The theme of entrapment is used most obviously in the references to the caged animals in Ekdal’s re-created forest in the attic. It also runs through the critiques of marriage, in particular the marriage between Werle and Gregers’ mother and between Gina and Hjalmar. In both instances, the union is depicted as flawed because of the underlying dishonesty and the later suspicions between the husbands and wives. Freedom, it is implied, comes with honesty – as seen with the foundations laid by Werle and Mrs Sörby – but this freedom with the truth comes with a price, as is made evident with the suicide of Hedvig.
Parent and child relationships
The connection between parents and their children is depicted in various ways, and is a core theme of the play. The antagonism between Werle and Gregers contrasts with the amicability between Ekdal and Hjalmar, and this has the effect of highlighting Werle as the villain of the piece. Through him, a criticism of capitalism is also made explicit.

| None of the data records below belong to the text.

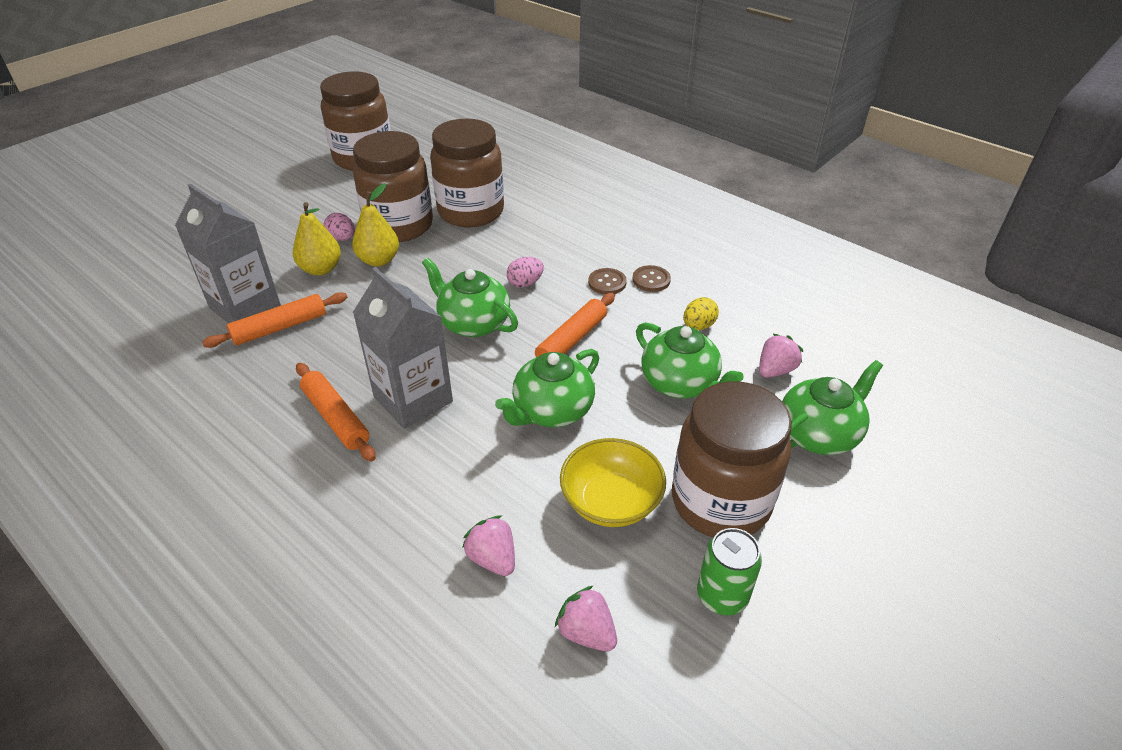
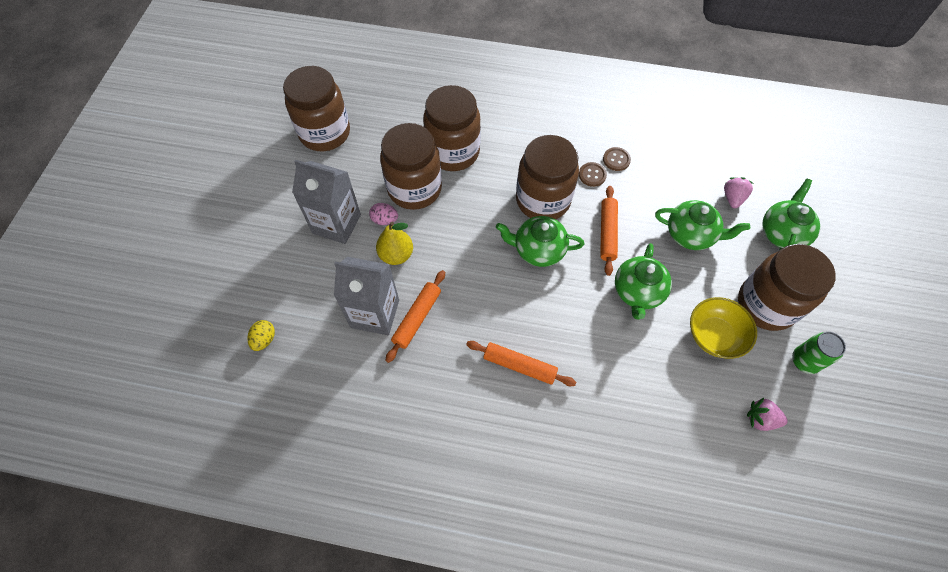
camera: 30 degrees left, 20 degrees up
yellow pear [352,183,399,267] -> none
grey carton [353,267,453,429] -> grey carton moved to [292,160,361,244]
pink strawberry [462,515,515,576] -> none
pink egg [507,257,544,288] -> brown jar [516,135,579,219]
yellow egg [683,297,719,330] -> yellow egg moved to [247,320,275,351]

The concept of heredity is also tied into this theme and this is broached most obviously in the similar degenerative eye condition shared by Werle and Hedvig. The significance of the biological relationship, and the father’s insecurity of not knowing if he is a parent or not, is referenced in the way Hjalmar rejects Hedvig when he believes he is not her father.
Truth and idealism
The dangers associated with truth and idealism are expressed through the clumsy attempts made by Gregers to unearth the truth and when he hopes his idealism will improve the relationship between Gina and Hjalmar.
Gregers’ desire for truth is seen to be naïve when Relling disregards his idealism in favor of a pragmatism that also allows for a make-believe world. It is also seen to be unwittingly cruel, as Hedvig the innocent becomes the sacrifice to his and Hjalmar’s ideals.